[Recorded data]
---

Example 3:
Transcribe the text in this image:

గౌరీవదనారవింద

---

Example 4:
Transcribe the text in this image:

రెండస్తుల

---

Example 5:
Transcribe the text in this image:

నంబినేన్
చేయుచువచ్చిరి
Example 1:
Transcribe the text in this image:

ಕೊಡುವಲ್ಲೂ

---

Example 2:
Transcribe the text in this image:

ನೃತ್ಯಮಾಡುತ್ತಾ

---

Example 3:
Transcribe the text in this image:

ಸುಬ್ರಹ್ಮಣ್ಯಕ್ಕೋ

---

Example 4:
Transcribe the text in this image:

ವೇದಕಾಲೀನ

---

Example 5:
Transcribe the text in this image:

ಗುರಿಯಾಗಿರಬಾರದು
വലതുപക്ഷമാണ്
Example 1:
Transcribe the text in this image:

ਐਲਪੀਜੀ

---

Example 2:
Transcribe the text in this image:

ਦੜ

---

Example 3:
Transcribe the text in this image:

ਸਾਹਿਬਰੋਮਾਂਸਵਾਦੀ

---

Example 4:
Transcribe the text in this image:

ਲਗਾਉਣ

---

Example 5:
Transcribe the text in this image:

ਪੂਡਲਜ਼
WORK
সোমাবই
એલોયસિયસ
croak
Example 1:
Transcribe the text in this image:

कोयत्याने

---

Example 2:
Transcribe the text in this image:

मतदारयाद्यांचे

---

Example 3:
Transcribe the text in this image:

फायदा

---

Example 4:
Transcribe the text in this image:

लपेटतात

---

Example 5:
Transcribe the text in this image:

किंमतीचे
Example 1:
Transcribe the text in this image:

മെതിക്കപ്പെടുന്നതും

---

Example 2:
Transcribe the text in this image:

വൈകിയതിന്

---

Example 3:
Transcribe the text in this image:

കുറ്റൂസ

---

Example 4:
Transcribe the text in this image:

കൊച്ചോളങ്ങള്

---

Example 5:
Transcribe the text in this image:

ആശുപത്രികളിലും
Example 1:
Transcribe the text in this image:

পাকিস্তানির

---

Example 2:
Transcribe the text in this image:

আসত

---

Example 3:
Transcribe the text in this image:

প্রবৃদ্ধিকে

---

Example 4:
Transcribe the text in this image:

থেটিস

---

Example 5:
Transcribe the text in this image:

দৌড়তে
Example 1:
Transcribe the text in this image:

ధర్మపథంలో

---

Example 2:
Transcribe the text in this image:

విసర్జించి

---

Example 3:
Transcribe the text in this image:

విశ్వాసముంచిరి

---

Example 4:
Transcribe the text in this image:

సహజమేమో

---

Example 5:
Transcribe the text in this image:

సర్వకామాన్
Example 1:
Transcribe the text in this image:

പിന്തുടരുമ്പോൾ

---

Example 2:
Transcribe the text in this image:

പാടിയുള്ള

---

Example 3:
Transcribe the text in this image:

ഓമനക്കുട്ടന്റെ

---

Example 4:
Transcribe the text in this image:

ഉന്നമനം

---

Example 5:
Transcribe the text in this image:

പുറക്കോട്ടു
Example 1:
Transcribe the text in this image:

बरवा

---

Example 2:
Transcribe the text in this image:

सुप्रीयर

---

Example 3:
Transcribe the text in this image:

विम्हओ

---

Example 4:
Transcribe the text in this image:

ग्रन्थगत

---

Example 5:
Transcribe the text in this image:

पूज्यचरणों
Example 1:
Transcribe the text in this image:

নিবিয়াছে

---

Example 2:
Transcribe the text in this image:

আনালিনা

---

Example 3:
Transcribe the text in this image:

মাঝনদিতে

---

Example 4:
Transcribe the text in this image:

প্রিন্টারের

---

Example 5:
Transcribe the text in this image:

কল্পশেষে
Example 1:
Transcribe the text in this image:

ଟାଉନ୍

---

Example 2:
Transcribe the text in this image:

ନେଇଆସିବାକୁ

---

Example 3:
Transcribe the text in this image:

*Action item*. Repeat the data. Every word must match.

*Result of the exercise*.
---

Example 3:
Transcribe the text in this image:

గౌరీవదనారవింద

---

Example 4:
Transcribe the text in this image:

రెండస్తుల

---

Example 5:
Transcribe the text in this image:

నంబినేన్
చేయుచువచ్చిరి
Example 1:
Transcribe the text in this image:

ಕೊಡುವಲ್ಲೂ

---

Example 2:
Transcribe the text in this image:

ನೃತ್ಯಮಾಡುತ್ತಾ

---

Example 3:
Transcribe the text in this image:

ಸುಬ್ರಹ್ಮಣ್ಯಕ್ಕೋ

---

Example 4:
Transcribe the text in this image:

ವೇದಕಾಲೀನ

---

Example 5:
Transcribe the text in this image:

ಗುರಿಯಾಗಿರಬಾರದು
വലതുപക്ഷമാണ്
Example 1:
Transcribe the text in this image:

ਐਲਪੀਜੀ

---

Example 2:
Transcribe the text in this image:

ਦੜ

---

Example 3:
Transcribe the text in this image:

ਸਾਹਿਬਰੋਮਾਂਸਵਾਦੀ

---

Example 4:
Transcribe the text in this image:

ਲਗਾਉਣ

---

Example 5:
Transcribe the text in this image:

ਪੂਡਲਜ਼
WORK
সোমাবই
એલોયસિયસ
croak
Example 1:
Transcribe the text in this image:

कोयत्याने

---

Example 2:
Transcribe the text in this image:

मतदारयाद्यांचे

---

Example 3:
Transcribe the text in this image:

फायदा

---

Example 4:
Transcribe the text in this image:

लपेटतात

---

Example 5:
Transcribe the text in this image:

किंमतीचे
Example 1:
Transcribe the text in this image:

മെതിക്കപ്പെടുന്നതും

---

Example 2:
Transcribe the text in this image:

വൈകിയതിന്

---

Example 3:
Transcribe the text in this image:

കുറ്റൂസ

---

Example 4:
Transcribe the text in this image:

കൊച്ചോളങ്ങള്

---

Example 5:
Transcribe the text in this image:

ആശുപത്രികളിലും
Example 1:
Transcribe the text in this image:

পাকিস্তানির

---

Example 2:
Transcribe the text in this image:

আসত

---

Example 3:
Transcribe the text in this image:

প্রবৃদ্ধিকে

---

Example 4:
Transcribe the text in this image:

থেটিস

---

Example 5:
Transcribe the text in this image:

দৌড়তে
Example 1:
Transcribe the text in this image:

ధర్మపథంలో

---

Example 2:
Transcribe the text in this image:

విసర్జించి

---

Example 3:
Transcribe the text in this image:

విశ్వాసముంచిరి

---

Example 4:
Transcribe the text in this image:

సహజమేమో

---

Example 5:
Transcribe the text in this image:

సర్వకామాన్
Example 1:
Transcribe the text in this image:

പിന്തുടരുമ്പോൾ

---

Example 2:
Transcribe the text in this image:

പാടിയുള്ള

---

Example 3:
Transcribe the text in this image:

ഓമനക്കുട്ടന്റെ

---

Example 4:
Transcribe the text in this image:

ഉന്നമനം

---

Example 5:
Transcribe the text in this image:

പുറക്കോട്ടു
Example 1:
Transcribe the text in this image:

बरवा

---

Example 2:
Transcribe the text in this image:

सुप्रीयर

---

Example 3:
Transcribe the text in this image:

विम्हओ

---

Example 4:
Transcribe the text in this image:

ग्रन्थगत

---

Example 5:
Transcribe the text in this image:

पूज्यचरणों
Example 1:
Transcribe the text in this image:

নিবিয়াছে

---

Example 2:
Transcribe the text in this image:

আনালিনা

---

Example 3:
Transcribe the text in this image:

মাঝনদিতে

---

Example 4:
Transcribe the text in this image:

প্রিন্টারের

---

Example 5:
Transcribe the text in this image:

কল্পশেষে
Example 1:
Transcribe the text in this image:

ଟାଉନ୍

---

Example 2:
Transcribe the text in this image:

ନେଇଆସିବାକୁ

---

Example 3:
Transcribe the text in this image:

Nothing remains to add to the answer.